Mayor Cory Booker’s Seven-Second Stray

When you’re a media spokesperson, being “almost” perfect isn’t good enough. One slip, and the media won’t hear anything else you’ve said.

I’ve written before about something I’ve dubbed the “seven-second stray.” If a spokesperson is on message for 59 minutes and 53 seconds of an hour-long interview but says something off message for just seven seconds, I can virtually guarantee that reporters will select that seven-second answer to play over and over again.

On Sunday’s Meet The Press, Newark’s Democratic Mayor, Cory Booker, committed a now infamous – and politically harmful – seven-second stray.

Speaking about President Obama’s attacks on Mitt Romney’s tenure at Bain Capital, he said:

“This kind of stuff is nauseating to me on both sides. It’s nauseating to the American public. Enough is enough. Stop attacking private equity….It’s either going to be a small campaign about this crap or it’s going to be a big campaign, in my opinion, about the issues that the American public cares about.”

Those were surprising remarks from an Obama supporter, and the press immediately picked up on them. So did Republican fundraisers, who quickly put out a “We Stand With Cory” ad.  Booker immediately backtracked, releasing a video and appearing on The Rachel Maddow Show. But he put the blame on the wrong place:

“So here they are, plucking sound bites out of that interview to manipulate them in a cynical manner, to use them for their own purposes.”

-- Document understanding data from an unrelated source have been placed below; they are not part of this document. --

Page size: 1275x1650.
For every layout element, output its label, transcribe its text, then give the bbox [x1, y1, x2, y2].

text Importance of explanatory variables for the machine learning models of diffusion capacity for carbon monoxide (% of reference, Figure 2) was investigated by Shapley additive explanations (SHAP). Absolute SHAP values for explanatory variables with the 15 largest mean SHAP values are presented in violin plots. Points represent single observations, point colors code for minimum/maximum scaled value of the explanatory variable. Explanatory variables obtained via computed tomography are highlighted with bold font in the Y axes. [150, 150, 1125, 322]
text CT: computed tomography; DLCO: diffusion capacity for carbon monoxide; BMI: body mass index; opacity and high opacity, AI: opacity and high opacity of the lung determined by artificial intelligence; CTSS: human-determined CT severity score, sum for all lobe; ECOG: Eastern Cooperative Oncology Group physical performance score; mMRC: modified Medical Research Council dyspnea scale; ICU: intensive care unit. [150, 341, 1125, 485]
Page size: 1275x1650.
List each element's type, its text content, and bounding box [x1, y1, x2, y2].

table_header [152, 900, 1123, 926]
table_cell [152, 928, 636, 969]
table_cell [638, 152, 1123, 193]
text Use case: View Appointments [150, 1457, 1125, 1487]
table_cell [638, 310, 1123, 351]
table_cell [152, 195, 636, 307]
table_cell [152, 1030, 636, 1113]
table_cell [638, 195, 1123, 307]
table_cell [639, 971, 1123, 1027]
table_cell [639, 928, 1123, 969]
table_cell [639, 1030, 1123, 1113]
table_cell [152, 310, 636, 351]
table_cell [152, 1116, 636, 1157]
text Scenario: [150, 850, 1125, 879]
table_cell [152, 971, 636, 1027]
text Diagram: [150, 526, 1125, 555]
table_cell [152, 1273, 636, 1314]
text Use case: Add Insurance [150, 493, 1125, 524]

“I am upset, that’s why I’m on your show, that I’ve been taken out of context.”

 

First, I don’t buy his argument that he was “taken out of context.” As columnist Michael Kinsley once said, “A gaffe is when a politician tells the truth – some obvious truth he isn’t supposed to say.” His meaning was clear, despite his subsequent backtracking.

Second, a seasoned politician should know that “sound bites” will inevitably be “plucked” out of an interview by opponents for partisan gain – which is why he should have known better than to go so far off script.

Mayor Booker may be angry at Republicans for exaggerating their support for him (they are) or at the media for replaying an off-script sound bite (they are). But the fault rests squarely on the shoulders of the man who uttered those words.